Architecture Matters: Comparing RAG Systems under Knowledge Base Poisoning

TL;DR

This paper evaluates how different RAG architectures withstand knowledge base poisoning attacks, revealing architecture significantly influences adversarial robustness and identifying content-reasoning as a key vulnerability point.

Contribution

It compares four RAG architectures under adversarial poisoning, introduces a behavioral taxonomy, and provides insights into architecture-specific robustness and failure modes.

Findings

Attack success varies from 81.9% to 24.4% across architectures.

Content-reasoning stage is the main vulnerability point.

MADAM-RAG shows high contradiction detection but struggles with reliable resolution.

Abstract

Retrieval-Augmented Generation (RAG) systems are vulnerable to knowledge base poisoning, yet existing attacks have been evaluated almost exclusively against vanilla retrieve-then-generate pipelines. Architectures designed to handle conflicting retrieved information - multi-agent debate, agentic retrieval, recursive language models - remain untested against adversarially optimized contradictions. We evaluate four RAG architectures (vanilla RAG, agentic RAG, MADAM-RAG, and Recursive Language Models) under controlled single-document (N=1) poisoning on 921 Natural Questions QA pairs, comparing a clean baseline, naive injection, and CorruptRAG-AK - an adversarial attack whose meta-epistemic framing targets credibility assessment. Architecture is a high-impact variable in adversarial robustness: under CorruptRAG-AK, attack success rates range from 81.9% (vanilla) to 24.4% (RLM) - a spread of nearly 58 percentage points across architectures with comparable clean accuracy (~92%).
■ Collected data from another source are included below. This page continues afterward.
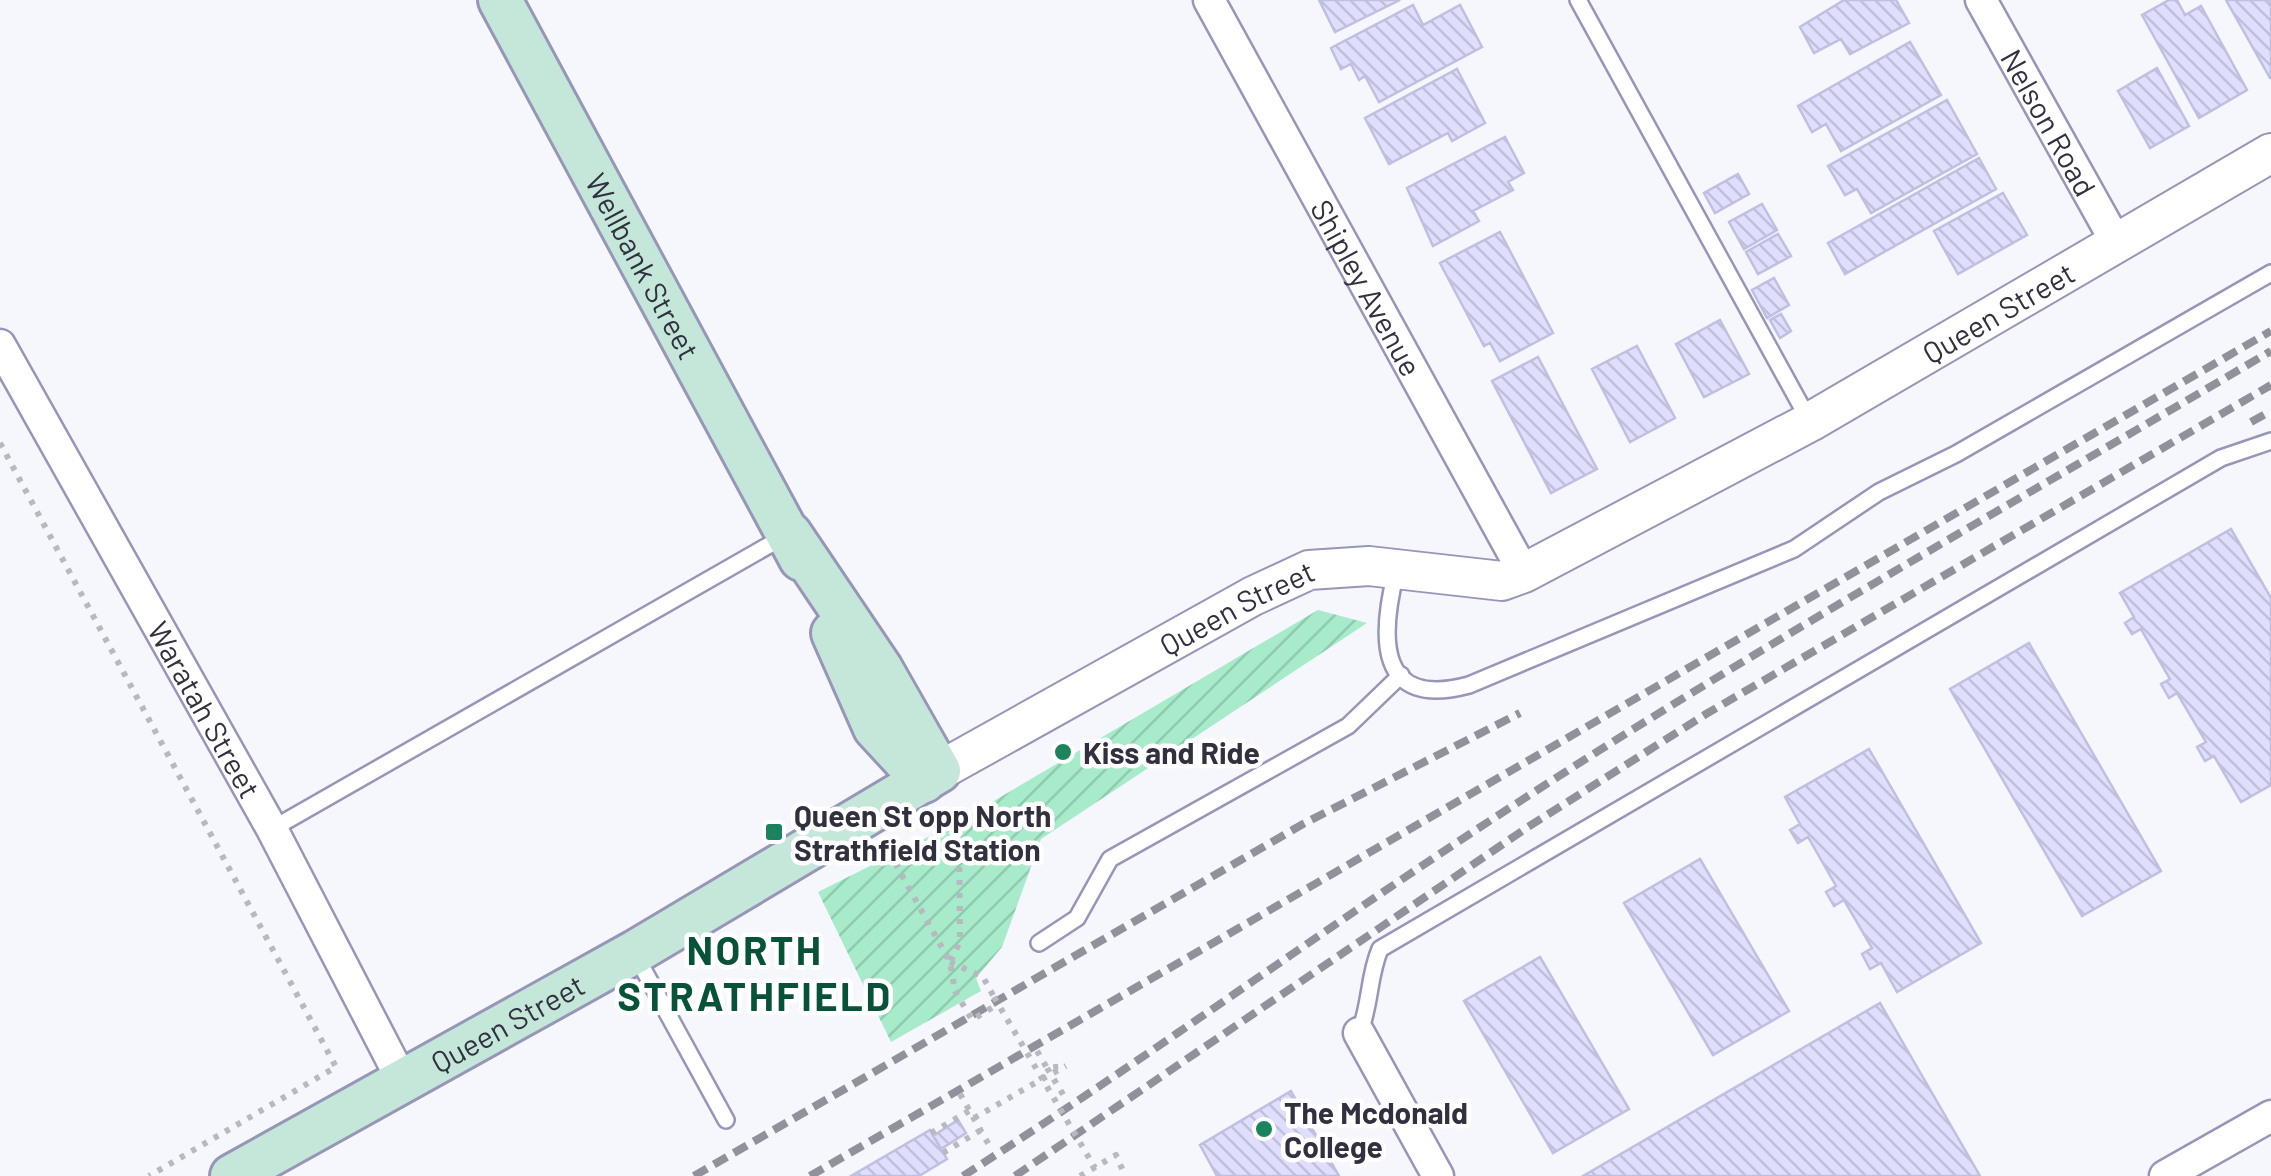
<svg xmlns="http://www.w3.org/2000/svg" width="2271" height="1176" font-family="Barlow,sans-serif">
  <defs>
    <pattern id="garden-furrows" width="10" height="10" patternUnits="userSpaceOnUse" patternTransform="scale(2.5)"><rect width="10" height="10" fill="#a7ebca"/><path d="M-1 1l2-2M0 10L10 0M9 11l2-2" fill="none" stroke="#90caaf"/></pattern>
    <pattern id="building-back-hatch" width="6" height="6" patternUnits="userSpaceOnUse" patternTransform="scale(2.5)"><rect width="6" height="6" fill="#dfdffd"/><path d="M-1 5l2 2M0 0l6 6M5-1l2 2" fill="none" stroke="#c0c0da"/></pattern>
  </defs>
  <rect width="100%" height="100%" fill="#f6f6fd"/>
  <!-- garden -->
  <path fill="url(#garden-furrows)" d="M 1318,610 L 1367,623 L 1041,839 L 1002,947 L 976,978 L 981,991 L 891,1042 L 818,892 L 958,822 Z"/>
  <!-- building -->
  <path fill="url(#building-back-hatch)" stroke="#bfbfe2" stroke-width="2.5" d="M 1319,0 L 1400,0 L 1335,32 Z
    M 1844,0 L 1896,0 L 1909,23 L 1850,54 L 1841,39 L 1814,53 L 1800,27 Z
    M 2169,0 L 2177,0 L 2185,15 L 2201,6 L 2247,90 L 2199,118 L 2142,15 Z
    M 2226,0 L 2271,0 L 2271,78 L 2270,78 Z
    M 1413,5 L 1423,25 L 1460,5 L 1482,47 L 1379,102 L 1365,76 L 1359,80 L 1351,64 L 1341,69 L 1331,48 Z
    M 1910,42 L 1941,95 L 1841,151 L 1826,124 L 1812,132 L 1798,106 Z
    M 2157,68 L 2189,126 L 2150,148 L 2118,91 Z
    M 1457,69 L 1485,123 L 1452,141 L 1448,133 L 1389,164 L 1365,118 Z
    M 1947,100 L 1977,154 L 1871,213 L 1857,189 L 1845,195 L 1828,166 Z
    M 1505,137 L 1524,173 L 1508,182 L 1513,190 L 1473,211 L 1479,221 L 1433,246 L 1407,188 Z
    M 1979,158 L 1996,189 L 1845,274 L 1828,243 Z
    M 1738,174 L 1749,194 L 1715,213 L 1704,193 Z
    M 2003,193 L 2027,235 L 1958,274 L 1934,231 Z
    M 1762,204 L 1777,230 L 1744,249 L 1729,222 Z
    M 1500,232 L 1553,333 L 1500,361 L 1490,343 L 1484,346 L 1440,263 Z
    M 1778,234 L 1791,256 L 1758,274 L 1746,252 Z
    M 1774,278 L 1789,305 L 1767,318 L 1752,290 Z
    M 1781,314 L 1791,331 L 1780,338 L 1770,320 Z
    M 1720,320 L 1749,374 L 1704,397 L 1676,344 Z
    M 1637,346 L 1675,418 L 1630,442 L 1592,369 Z
    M 1538,357 L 1597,469 L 1551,493 L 1492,381 Z
    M 2231,529 L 2271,598 L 2271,785 L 2241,802 L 2214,756 L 2205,761 L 2197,747 L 2206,742 L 2177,693 L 2169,698 L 2161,684 L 2170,679 L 2141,629 L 2132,634 L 2125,623 L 2134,617 L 2120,593 Z
    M 2029,643 L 2161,871 L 2082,916 L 1950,689 Z
    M 1869,749 L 1981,943 L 1897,992 L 1881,963 L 1870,969 L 1862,954 L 1872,948 L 1844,900 L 1834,906 L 1826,892 L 1836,886 L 1808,837 L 1798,843 L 1790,830 L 1800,824 L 1785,797 Z
    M 1700,859 L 1789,1011 L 1713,1055 L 1624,903 Z
    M 1540,957 L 1629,1109 L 1553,1153 L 1464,1001 Z
    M 1880,1003 L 1980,1176 L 1583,1176 Z
    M 1291,1091 L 1339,1176 L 1217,1176 L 1200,1145 Z
    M 958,1120 L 966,1133 L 941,1149 L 933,1136 Z
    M 930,1130 L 947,1159 L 919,1176 L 851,1176 Z"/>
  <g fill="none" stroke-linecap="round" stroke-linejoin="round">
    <!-- service casing -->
    <g stroke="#9796b8" stroke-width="20">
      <path id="service" d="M 1578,0 L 1810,422
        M 1396,572 C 1380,636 1376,710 1469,685 L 1794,549 L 1879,492 L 1956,454 L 2271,273
        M 272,829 L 785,536
        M 1039,943 L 1077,918 L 1110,859 L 1348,726 L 1401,675
        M 636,956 L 726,1120
        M 1359,1033 C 1371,1005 1368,977 1380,949 L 2221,458 L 2271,441"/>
    </g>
    <!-- minor casing -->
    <g stroke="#9796b8" stroke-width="35">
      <g id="minor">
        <path id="s1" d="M 1209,0 L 1524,573"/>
        <path id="s2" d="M 1981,0 L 2116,242"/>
        <path id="s3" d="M 0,345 L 272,829 L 402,1080"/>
        <path d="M 1359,1033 L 1438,1176"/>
        <path d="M 2165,1176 L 2271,1116"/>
      </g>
    </g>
    <!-- tertiary casing -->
    <g stroke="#9796b8" stroke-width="42">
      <g id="tertiary">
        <path id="s4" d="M 939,771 L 1253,596 L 1309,570 L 1369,566 L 1502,581 L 1524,573 L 1810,422 L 2271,153"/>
      </g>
    </g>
    <!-- secondary casing -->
    <g stroke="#9796b8" stroke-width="48">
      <g id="secondary">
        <path id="s5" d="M 500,0 L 801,559"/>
        <path d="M 833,633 L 875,728 L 924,781"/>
        <path id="s6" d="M 232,1176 L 635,952 L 939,771 L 881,669 L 790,534"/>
      </g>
    </g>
    <!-- path -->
    <path stroke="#b8b8c1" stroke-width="6" stroke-dasharray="5 8" stroke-linecap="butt" d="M 0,443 L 336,1067 L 149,1176
      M 889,852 L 950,962 L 955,991
      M 951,961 L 960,941 L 959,813
      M 950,962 L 983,977 L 994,997
      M 1037,1051 L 1047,1068 L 1066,1066
      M 1047,1068 L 1064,1096
      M 960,1094 L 989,1145
      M 974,1118 L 1042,1079
      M 931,1133 L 969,1111
      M 943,1153 L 981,1130
      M 1080,1176 L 1116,1155 L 1124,1173"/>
    <!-- service -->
    <use href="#service" stroke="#fff" stroke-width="15"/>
    <!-- minor -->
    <use href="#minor" stroke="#fff" stroke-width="30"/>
    <!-- tertiary -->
    <use href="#tertiary" stroke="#fff" stroke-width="38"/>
    <!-- secondary -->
    <use href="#secondary" stroke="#c4e7da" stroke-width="42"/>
    <!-- rail -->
    <path stroke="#91919b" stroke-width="8" stroke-dasharray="15 8" stroke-linecap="butt" d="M 2251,422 L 2271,411
      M 694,1176 L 1303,824 L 1520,713
      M 810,1176 L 2271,331
      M 963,1176 C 1149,1057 1326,927 1511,807 C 1758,646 2017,501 2271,351
      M 1015,1176 L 1528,827 L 1706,714 L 2271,385"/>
    <!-- path-bridge -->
    <path stroke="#b8b8c1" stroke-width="6" stroke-dasharray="5 8" stroke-linecap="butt" d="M 955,991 L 972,1020 L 998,1004
      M 994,997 L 1095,1168
      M 1042,1079 L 1066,1066"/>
  </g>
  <!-- markers -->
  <g fill="#1b835e" stroke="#fff" stroke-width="4">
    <circle cx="1063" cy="752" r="10"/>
    <rect x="764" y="822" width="20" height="20" rx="5"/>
    <circle cx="1264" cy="1129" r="10"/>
  </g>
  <g text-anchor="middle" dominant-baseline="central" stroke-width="9" stroke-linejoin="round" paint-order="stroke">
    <!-- street labels -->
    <g font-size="30" fill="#31303e" stroke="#fff">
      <text stroke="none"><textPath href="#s2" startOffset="140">Nelson Road</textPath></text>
      <text stroke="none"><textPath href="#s5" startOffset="302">Wellbank Street</textPath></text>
      <text stroke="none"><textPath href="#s1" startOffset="328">Shipley Avenue</textPath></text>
      <text stroke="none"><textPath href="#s4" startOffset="1180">Queen Street</textPath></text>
      <text stroke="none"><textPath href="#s4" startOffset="340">Queen Street</textPath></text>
      <text stroke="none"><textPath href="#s3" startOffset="418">Waratah Street</textPath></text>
      <text stroke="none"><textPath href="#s6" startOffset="315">Queen Street</textPath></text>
    </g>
    <!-- poi labels -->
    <g font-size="30" font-weight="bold" fill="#31303e" stroke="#fff" text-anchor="start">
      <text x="1083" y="752">Kiss and Ride</text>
      <text x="794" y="815">Queen St opp North<tspan x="794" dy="34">Strathfield Station</tspan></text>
      <text x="1284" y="1112">The Mcdonald<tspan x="1284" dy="34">College</tspan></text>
    </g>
    <!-- district labels -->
    <g font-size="40" font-weight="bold" letter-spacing="2.5" fill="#085239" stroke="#fff">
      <text x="755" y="949">NORTH<tspan x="755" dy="46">STRATHFIELD</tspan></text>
    </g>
  </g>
</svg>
Decomposing this gap, once the poisoned document is retrieved, adversarial framing - not retrieval optimization - drives the majority of CorruptRAG-AK's advantage for three of four architectures, localizing the cross-architecture vulnerability at the content-reasoning stage. Our MADAM-RAG reimplementation shows the highest apparent contradiction detection rate, though our LLM judge over-identifies this behavior (~48.5% precision), so reported rates are upper bounds. Regardless of detection, MADAM-RAG cannot resolve contradictions reliably, producing a 41.4% non-answer rate even on clean inputs - though implementation divergences from the original may contribute. We introduce a seven-category behavioral taxonomy capturing contradiction detection, hedging, and failure modes beyond binary accuracy. Code, data, and analysis notebooks are publicly available.